Anaerobe Schwelle (VT2): Die Grenze zur maximalen Ausdauerleistung
- Was sie bedeutet: Intensität, bei der die Laktatkonzentration stark ansteigt.
- Trainingsbereich: Um VT2 herum
- Effekt: Verbessert Laktattoleranz, VO2max und die Fähigkeit, hohe Intensitäten länger aufrechtzuerhalten. Hier trainierst du deine anaerobe Kapazität.
Trainingsstrategien für einen optimierten Stoffwechsel und Laktatverwertung
- Wie nutzt du dieses Wissen nun für dein Training?
Kontinuierliches Ausdauertraining (LSD): Die Basis für deine Fitness
- Wie: Lange, lockere Einheiten (z.B. 45-60 Minuten) unterhalb der aeroben Schwelle (VT1).
- Warum: Verbessert Fettstoffwechsel, Grundlagenausdauer, Herz-Kreislauf-System und die Laktatverwertung in langsam zuckenden Muskelfasern.
Intervalltraining (HIIT): Boost für deine VO2max und Laktattoleranz
- Wie: Wechsel zwischen hochintensiven Belastungsphasen (z.B. 30-60 Sekunden) und Erholungsphasen (z.B. 1-2 Minuten). Intensität um die anaerobe Schwelle (VT2) oder darüber.
- Warum: Maximiert VO2max, anaerobe Kapazität, Laktattoleranz und verbessert die schnelle Energiebereitstellung.
Sprintintervalltraining (SIT): Explosive Power für maximale Schnellkraft
- Wie: Sehr kurze, maximale Sprints (z.B. 30 Sekunden) mit langen Erholungsphasen (z.B. 4 Minuten).
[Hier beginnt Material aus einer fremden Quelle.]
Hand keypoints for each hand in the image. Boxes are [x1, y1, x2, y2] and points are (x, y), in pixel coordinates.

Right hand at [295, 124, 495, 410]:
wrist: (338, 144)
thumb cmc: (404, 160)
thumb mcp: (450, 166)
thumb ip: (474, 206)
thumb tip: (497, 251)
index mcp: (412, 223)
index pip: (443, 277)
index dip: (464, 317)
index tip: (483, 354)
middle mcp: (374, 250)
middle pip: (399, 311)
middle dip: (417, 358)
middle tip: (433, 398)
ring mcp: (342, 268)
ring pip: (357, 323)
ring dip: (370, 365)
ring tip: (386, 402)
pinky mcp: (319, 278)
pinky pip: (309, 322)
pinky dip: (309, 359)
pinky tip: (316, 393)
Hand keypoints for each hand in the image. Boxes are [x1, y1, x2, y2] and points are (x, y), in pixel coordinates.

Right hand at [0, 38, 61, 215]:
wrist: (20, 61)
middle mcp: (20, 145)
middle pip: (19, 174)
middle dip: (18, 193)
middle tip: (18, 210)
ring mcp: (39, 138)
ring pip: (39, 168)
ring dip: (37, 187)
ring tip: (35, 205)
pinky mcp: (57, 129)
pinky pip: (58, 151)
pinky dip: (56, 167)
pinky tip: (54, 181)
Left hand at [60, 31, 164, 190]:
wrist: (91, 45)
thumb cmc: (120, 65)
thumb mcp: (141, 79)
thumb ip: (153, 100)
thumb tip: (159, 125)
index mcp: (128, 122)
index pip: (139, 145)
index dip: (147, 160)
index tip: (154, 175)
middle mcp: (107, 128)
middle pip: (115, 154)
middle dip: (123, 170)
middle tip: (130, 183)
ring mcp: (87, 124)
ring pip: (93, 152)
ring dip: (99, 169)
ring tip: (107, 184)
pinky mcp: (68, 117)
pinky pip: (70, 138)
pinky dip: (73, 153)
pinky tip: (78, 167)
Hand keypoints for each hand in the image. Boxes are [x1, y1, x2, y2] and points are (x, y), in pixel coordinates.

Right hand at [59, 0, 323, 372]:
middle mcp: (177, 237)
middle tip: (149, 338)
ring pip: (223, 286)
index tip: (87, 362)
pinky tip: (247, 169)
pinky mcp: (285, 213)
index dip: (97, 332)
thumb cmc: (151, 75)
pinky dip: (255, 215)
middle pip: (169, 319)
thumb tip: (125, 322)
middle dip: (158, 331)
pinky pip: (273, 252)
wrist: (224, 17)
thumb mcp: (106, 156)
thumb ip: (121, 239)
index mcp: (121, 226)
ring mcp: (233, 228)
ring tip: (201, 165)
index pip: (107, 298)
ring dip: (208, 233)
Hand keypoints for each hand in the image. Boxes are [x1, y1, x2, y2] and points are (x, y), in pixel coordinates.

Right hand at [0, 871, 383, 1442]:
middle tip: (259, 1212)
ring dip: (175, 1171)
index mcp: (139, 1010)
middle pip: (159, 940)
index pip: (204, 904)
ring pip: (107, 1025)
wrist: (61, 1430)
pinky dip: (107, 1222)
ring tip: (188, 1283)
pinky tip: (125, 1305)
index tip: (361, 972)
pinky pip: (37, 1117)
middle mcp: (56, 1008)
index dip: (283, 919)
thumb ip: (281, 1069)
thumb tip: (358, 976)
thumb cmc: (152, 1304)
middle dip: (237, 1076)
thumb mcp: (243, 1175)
- Warum: Verbessert Schnellkraft, Phosphagensystem und die neuromuskuläre Koordination für explosive Bewegungen. Ergänzt Ausdauer- und Intervalltraining ideal.
Praktische Tipps für dein Training
- Individuelle Trainingsplanung: Dein optimaler Trainingsplan hängt von deinen Zielen, deinem Fitnesslevel und deiner Sportart ab. Ein Marathonläufer trainiert anders als ein Gewichtheber.
- Regelmäßigkeit ist Trumpf: Kontinuität ist wichtiger als einzelne, übertriebene Trainingseinheiten. Integriere Bewegung regelmäßig in deinen Alltag.
- Herzfrequenz als Trainingsguide: Nutze einen Herzfrequenzmesser, um deine Trainingsintensität zu steuern und in den richtigen Herzfrequenzzonen zu trainieren.
- Ernährung optimieren: Achte auf eine ausgewogene Ernährung mit ausreichend Kohlenhydraten für intensives Training und genügend Protein für die Muskelregeneration.
- Erholung nicht vergessen: Schlaf, Stressmanagement und Regeneration sind genauso wichtig wie das Training selbst, um Fortschritte zu erzielen.